Reflecting on Old and New Partners  

volcanoinu23 53M
272 posts
7/27/2006 8:17 am

Last Read:
7/27/2006 12:24 pm

Reflecting on Old and New Partners

I recently had a self-prophesizing discussion with one of my AdultFriendFinder friends. Let’s face it; if we are in this for the long haul, we are going to have multiple partners. Some will be incredibly exciting, some will be….well some will be exciting in their own way at that given moment.

The question that comes about is how much about your partners past do you want to hear. Of course with regard to sexual health, it is an important, but brief conversation. It is a requirement of any sexual relationship. The conversation I am talking about are about those sensual high points with partners that make you grin for no reason while driving to work. How much will or should your current partner need to know? Are you private or do you use your past to your advantage?

Our past is our learning ground. It is the school of hard knocks or soft sensual touches that we attended in our earlier years. Personally I advocate talking in great detail about the past sexual highlights. They can actually be very exciting to hear about under the right circumstances.

The question begs to be asked, what if your past is your present? What if you are seeing two different people at once by some form of agreed upon arrangement. I will no longer be possessive of any of my partners. I am no longer looking to get married. Having said that, the female on AdultFriendFinder is a unique animal and a man that tries to tame any save for perhaps, a newbie that will only be here long enough to get offended by all of the “cock shots” anyway, when he gets possessive and wind up alone. Women on AdultFriendFinder do not like “clingy” men!

If a woman needs (as opposed to wants) to stray, you had better allow her. Do it on the up and up, talk to her and listen to her. Try to understand her motivations and listen for the pitfalls that she is considering. When she does go out, keep yourself busy as well. I don’t mean go out and get a girl yourself, but at least keep the woman off your mind. You may even throw a clause into the agreement that says “I don’t want to know when you are going out ahead of time and you only tell me of said experiences when we are physically together. Polyamorous people can use things like this to their advantage.

Example one is the ego save. It is true, but both men and women spend a lot of time window shopping, reading, chatting, wondering about the taste of the grass on the other side of the fence. When they get out and actually spend face time with another, they turn out to be less than the quality of their current friend. The second example may be a little more of a challenge to discuss. Your partner has come upon a sexy, fiery, new version of you or some semblance of the whole package. Ask her what he does that turns her on so much. Does she talk about you with him? Are things that the two of you can do that are inspired by him?
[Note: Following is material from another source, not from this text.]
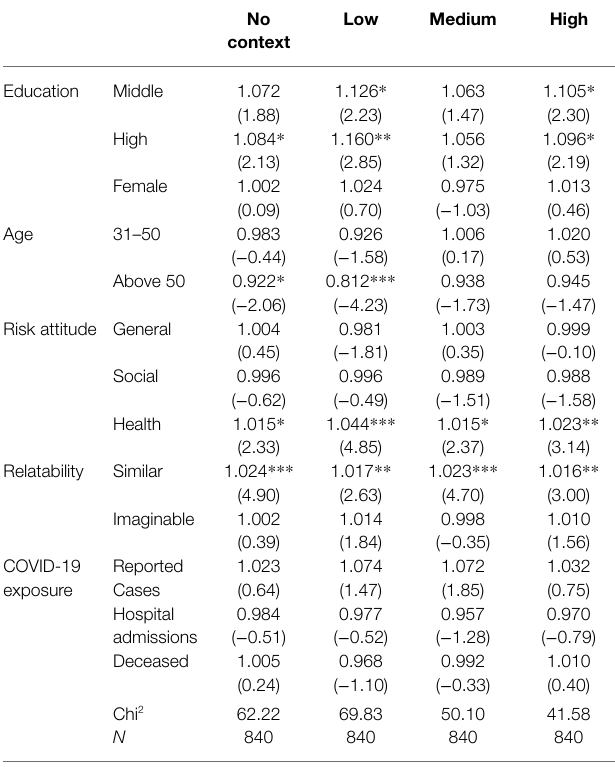
TABLE 7 | Fully integrated logit regression: personal and location-dependent characteristics and decision to go. Integrated model: marginal effects resulting from logit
The bottom line here is if you spend time with me and want to spend time with others let me know. Tell me that you are going to see someone else, just don’t tell me when. After you do, share what you did when you are physically with me, not over the phone or while chatting. That tends to take the sting and perhaps creates a little excitement.. I will do the same for you. Happy dating!

It is a tough subject and I know that have only scratched the surface. I am probably going to get some pretty rough comment in return. That is OK! I am a big boy as evidenced by these thoughts.



themisskrissy 56F
2302 posts
7/27/2006 11:56 am

fortunately all my fwb's have a touch of voyeurism.. they want to know as much juicy details as possible.. the exception being "R".. after i met him i wanted no others..so there was no fresh details to dish..

whether "R" had relations with anyone else i don't know.. our policy was i don't ask questions that i may not like the answer to... and he wouldn't tell me unless i asked.. (my idea) the thought of him being with someone else was hard to take... but that plan didn't sit well either.. i wanted him for ME....

my other lovers were free to do what they wanted.. only once did i have issue with a woman.. my good friend i mentioned in the other blog was seeing her... and right from the start i felt uneasy.. something about this unknown woman i did not like.. i thought it was maybe jealousy... but that was not it.. it felt more like protectiveness.. and i was right.. she did not have HIS best interests at heart.. only her own.. and she knew from the start he was not playing for keeps with her.. she has been a whiny bitch cuz he met this new lady that makes him happy on many levels.. the bitch also set up some AdultFriendFinder friend of hers to make contact with me and check me out! my bud was told all about that! she likely got my nic from his computer when he was showering or something..

i am wandering off again..

make sure the expectations are clearly defined and understood..


Virtue Alone Ennobles


volcanoinu23 replies on 7/27/2006 12:22 pm:
You are so right....make sure expectations are clearly defined and understood. God, each level of a relationship gets so much more complicated! No wonder the odds of ever having a successful AdultFriendFinder relationship are so against you. I should say, even if it is over now, I have had a hell of a time. The problem is just getting on with life and potentially, finding the next date! Grin!